JAKARTA, MettaNEWS – Ketua Dewan Pers Ninik Rahayu menyebut, Pemilu 2024 mungkin membawa risiko bagi profesi jurnalis. Sepanjang tahun 2023 Dewan Pers menerima laporan mengenai ancaman hingga potensi kekerasan terhadap wartawan yang berkaitan dengan Pemilu.

“Wartawan rentan terhadap kekerasan. Kerentanan wartawan dalam konteks pemilu menjadi urgensi mekanisme respons pencegahan dan penanganan,” ujar Ketua Dewan Pers dalam sambutannya di Anev dan Koordinasi Fungsi Kehumasan Divisi Humas Polri, Jakarta, Selasa (21/11/2023).

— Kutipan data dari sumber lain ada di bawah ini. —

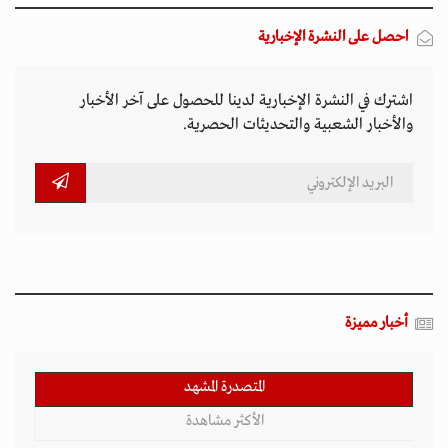
احصل على النشرة الإخبارية
اشترك في النشرة الإخبارية لدينا للحصول على آخر الأخبار
والأخبار الشعبية والتحديثات الحصرية.
أخبار مميزة
المتصدرة المشهد
الأكثر مشاهدة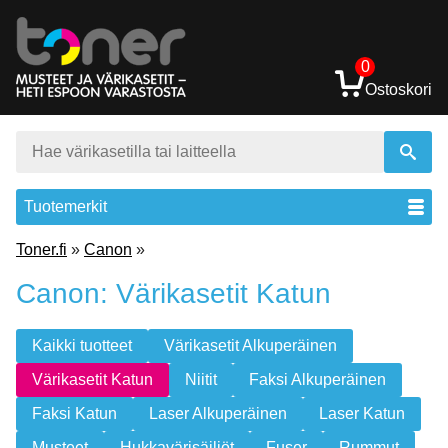
0
Ostoskori
Tuotemerkit
Toner.fi
»
Canon
»
Canon: Värikasetit Katun
Kaikki tuotteet
Värikasetit Alkuperäinen
Värikasetit Katun
Niitit
Faksi Alkuperäinen
Faksi Katun
Laser Alkuperäinen
Laser Katun
Musteet
Hukkavärisäiliöt
Fuser
Rummut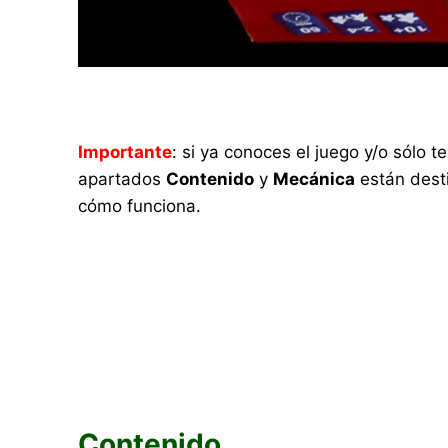
Importante
: si ya conoces el juego y/o sólo
apartados
Contenido
y
Mecánica
están desti
cómo funciona.
Contenido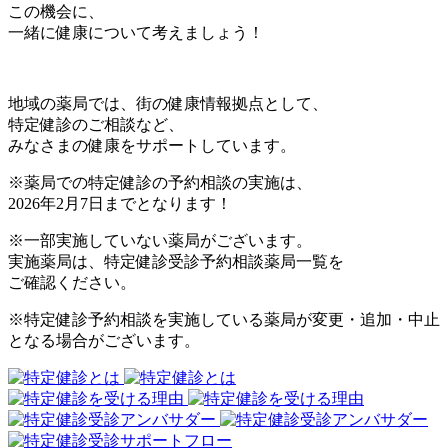
この機会に、
一緒に健康について考えましょう！
地域の薬局では、街の健康情報拠点として、
特定健診のご相談など、
みなさまの健康をサポートしています。
※薬局での特定健診の予約相談の実施は、
2026年2月7日までとなります！
※一部実施していない薬局がございます。
実施薬局は、特定健診受診予約相談薬局一覧を
ご確認ください。
※特定健診予約相談を実施している薬局が変更・追加・中止
となる場合がございます。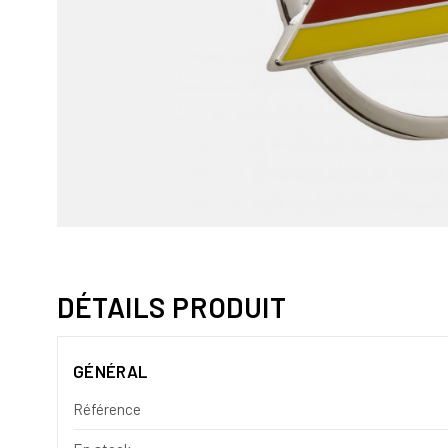
DÉTAILS PRODUIT
GÉNÉRAL
Référence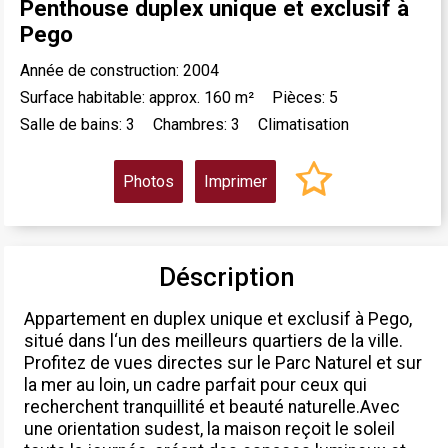
Penthouse duplex unique et exclusif à
Pego
Année de construction: 2004
Surface habitable: approx. 160 m²
Pièces: 5
Salle de bains: 3
Chambres: 3
Climatisation
Photos
Imprimer
Déscription
Appartement en duplex unique et exclusif à Pego,
situé dans l‘un des meilleurs quartiers de la ville.
Profitez de vues directes sur le Parc Naturel et sur
la mer au loin, un cadre parfait pour ceux qui
recherchent tranquillité et beauté naturelle.Avec
une orientation sudest, la maison reçoit le soleil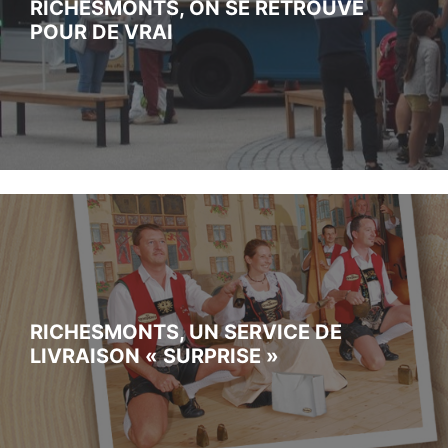
RICHESMONTS, ON SE RETROUVE
POUR DE VRAI
RICHESMONTS, UN SERVICE DE
LIVRAISON « SURPRISE »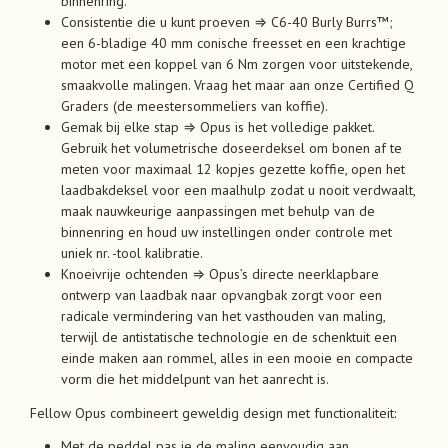
binnenring.
Consistentie die u kunt proeven ⇒ C6-40 Burly Burrs™;
een 6-bladige 40 mm conische freesset en een krachtige
motor met een koppel van 6 Nm zorgen voor uitstekende,
smaakvolle malingen. Vraag het maar aan onze Certified Q
Graders (de meestersommeliers van koffie).
Gemak bij elke stap ⇒ Opus is het volledige pakket.
Gebruik het volumetrische doseerdeksel om bonen af te
meten voor maximaal 12 kopjes gezette koffie, open het
laadbakdeksel voor een maalhulp zodat u nooit verdwaalt,
maak nauwkeurige aanpassingen met behulp van de
binnenring en houd uw instellingen onder controle met
uniek nr. -tool kalibratie.
Knoeivrije ochtenden ⇒ Opus’s directe neerklapbare
ontwerp van laadbak naar opvangbak zorgt voor een
radicale vermindering van het vasthouden van maling,
terwijl de antistatische technologie en de schenktuit een
einde maken aan rommel, alles in een mooie en compacte
vorm die het middelpunt van het aanrecht is.
Fellow Opus combineert geweldig design met functionaliteit:
Met de peddel pas je de maling eenvoudig aan.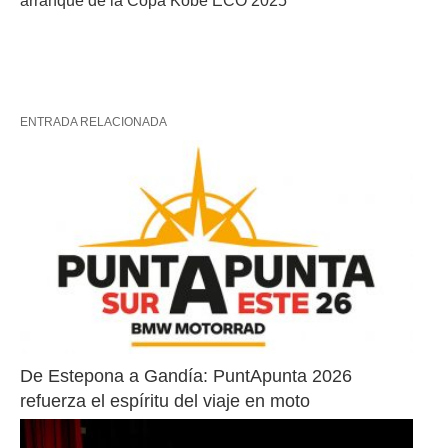
arranque de la Copa Kobe ECO 2025
ENTRADA RELACIONADA
De Estepona a Gandía: PuntApunta 2026 
refuerza el espíritu del viaje en moto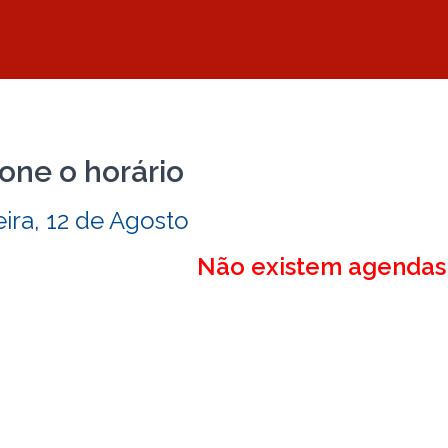
one o horário
ira, 12 de Agosto
Não existem agendas 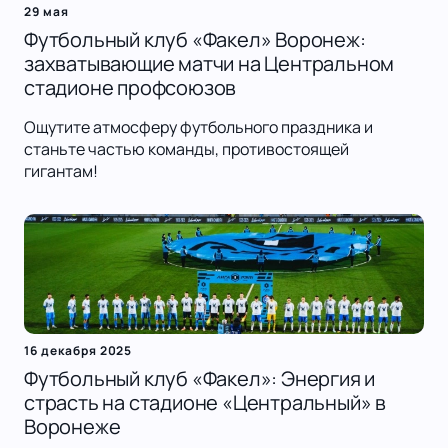
29 мая
Футбольный клуб «Факел» Воронеж:
захватывающие матчи на Центральном
стадионе профсоюзов
Ощутите атмосферу футбольного праздника и
станьте частью команды, противостоящей
гигантам!
16 декабря 2025
Футбольный клуб «Факел»: Энергия и
страсть на стадионе «Центральный» в
Воронеже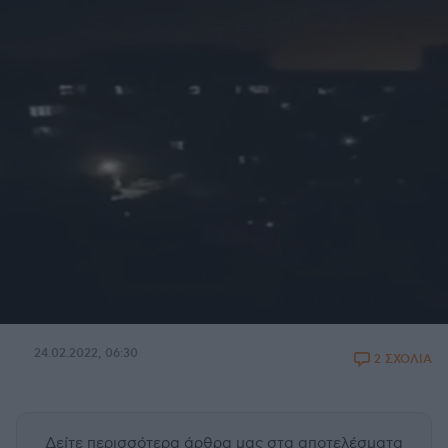
24.02.2022, 06:30
2 ΣΧΟΛΙΑ
Δείτε περισσότερα άρθρα μας
στα αποτελέσματα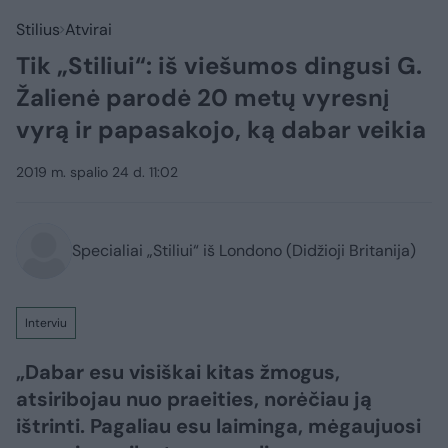
Stilius
Atvirai
Tik „Stiliui“: iš viešumos dingusi G.
Žalienė parodė 20 metų vyresnį
vyrą ir papasakojo, ką dabar veikia
2019 m. spalio 24 d. 11:02
Specialiai „Stiliui“ iš Londono (Didžioji Britanija)
Interviu
„Dabar esu visiškai kitas žmogus,
atsiribojau nuo praeities, norėčiau ją
ištrinti. Pagaliau esu laiminga, mėgaujuosi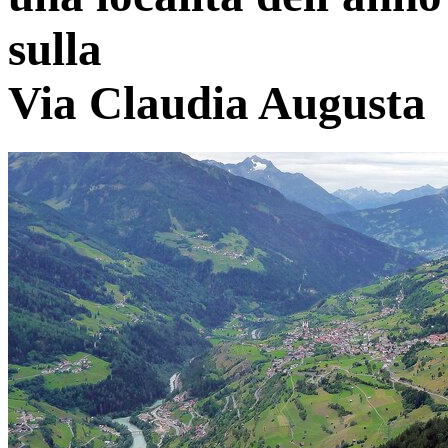
sulla
Via Claudia Augusta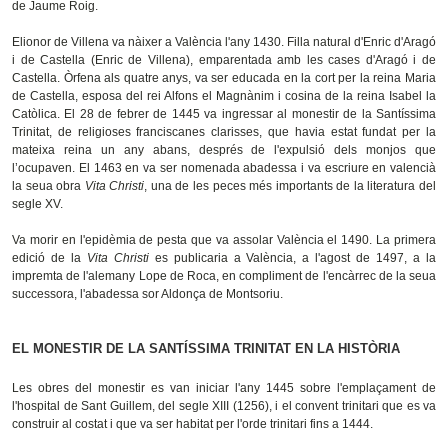
de Jaume Roig.
Elionor de Villena va nàixer a València l'any 1430. Filla natural d'Enric d'Aragó
i de Castella (Enric de Villena), emparentada amb les cases d'Aragó i de
Castella. Òrfena als quatre anys, va ser educada en la cort per la reina Maria
de Castella, esposa del rei Alfons el Magnànim i cosina de la reina Isabel la
Catòlica. El 28 de febrer de 1445 va ingressar al monestir de la Santíssima
Trinitat, de religioses franciscanes clarisses, que havia estat fundat per la
mateixa reina un any abans, després de l'expulsió dels monjos que
l’ocupaven. El 1463 en va ser nomenada abadessa i va escriure en valencià
la seua obra
Vita Christi
, una de les peces més importants de la literatura del
segle XV.
Va morir en l'epidèmia de pesta que va assolar València el 1490. La primera
edició de la
Vita Christi
es publicaria a València, a l'agost de 1497, a la
impremta de l'alemany Lope de Roca, en compliment de l'encàrrec de la seua
successora, l'abadessa sor Aldonça de Montsoriu.
EL MONESTIR DE LA SANTÍSSIMA TRINITAT EN LA HISTÒRIA
Les obres del monestir es van iniciar l'any 1445 sobre l'emplaçament de
l'hospital de Sant Guillem, del segle XIII (1256), i el convent trinitari que es va
construir al costat i que va ser habitat per l'orde trinitari fins a 1444.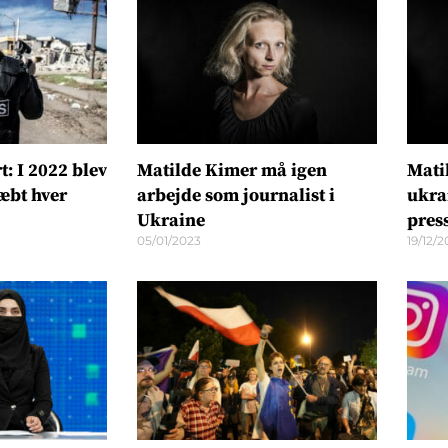
: I 2022 blev
Matilde Kimer må igen
Mati
ræbt hver
arbejde som journalist i
ukra
Ukraine
pres
05/01/2023
19/12/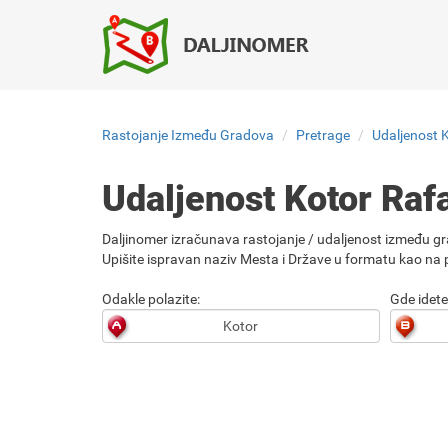
Rastojanje Između Gradova
Pretrage
Udaljenost K
Udaljenost Kotor Rafa
Daljinomer izračunava rastojanje / udaljenost između gr
Upišite ispravan naziv Mesta i Države u formatu kao na p
Odakle polazite:
Gde idete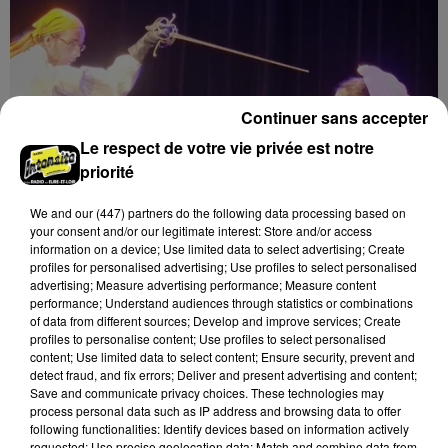
Continuer sans accepter
Le respect de votre vie privée est notre
priorité
We and
our (447) partners
do the following data processing based on
your consent and/or our legitimate interest: Store and/or access
information on a device; Use limited data to select advertising; Create
profiles for personalised advertising; Use profiles to select personalised
8 août 2026
LUISANT - SPECTACLE : COMBAT
advertising; Measure advertising performance; Measure content
performance; Understand audiences through statistics or combinations
CHORÉGRAPHIÉ
of data from different sources; Develop and improve services; Create
Vendredi 28 mai 2027 à 20h30 à la salle André Malraux
profiles to personalise content; Use profiles to select personalised
de Luisant : Combat chorégraphié. Spectacle-
content; Use limited data to select content; Ensure security, prevent and
detect fraud, and fix errors; Deliver and present advertising and content;
conférence. Par la Compagnie Armata.
Save and communicate privacy choices. These technologies may
process personal data such as IP address and browsing data to offer
following functionalities: Identify devices based on information actively
requested; Use precise geolocation data; Match and combine data from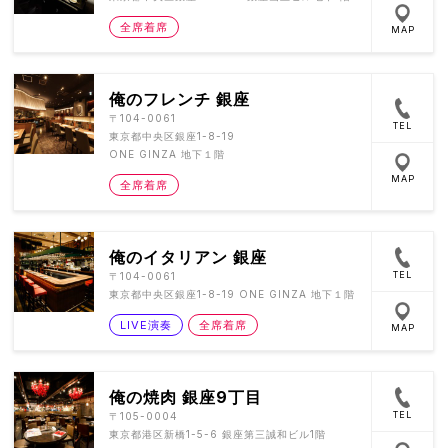
全席着席
MAP
俺のフレンチ 銀座
〒104-0061
TEL
東京都中央区銀座1-8-19
ONE GINZA 地下１階
MAP
全席着席
俺のイタリアン 銀座
TEL
〒104-0061
東京都中央区銀座1-8-19 ONE GINZA 地下１階
LIVE演奏
全席着席
MAP
俺の焼肉 銀座9丁目
TEL
〒105-0004
東京都港区新橋1-5-6 銀座第三誠和ビル1階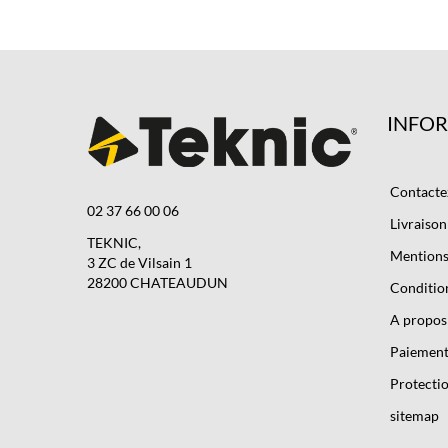
INFO
Contacte
02 37 66 00 06
Livraison
TEKNIC,
Mentions 
3 ZC de Vilsain 1
28200 CHATEAUDUN
Condition
A propos
Paiement
Protectio
sitemap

Menurut Ninik Rahayu, perlu adanya dorongan pembentukan mekanisme perlindungan wartawan dari kekerasan, termasuk dalam konteks pemilu. Sebab, peran media memiliki arti penting dalam kelancaran dan terwujudnya Pemilu 2024 yang damai.

Sejak awal 2023 ini, Dewan Pers menerima berbagai aduan pengahalang-halangan kebebasan pers oleh aparat, partisipan partai politik, dan orang-orang dengan identitas samar.

Hal itu harus menjadi atensi agar tidak semakin banyak terjadi di tahapan pemilu ini.

“Perlu juga adanya peningkatan literasi pers, aparat pemerintah, penegak hukum dan masyarakat,” ungkap Ketua Dewan Pers.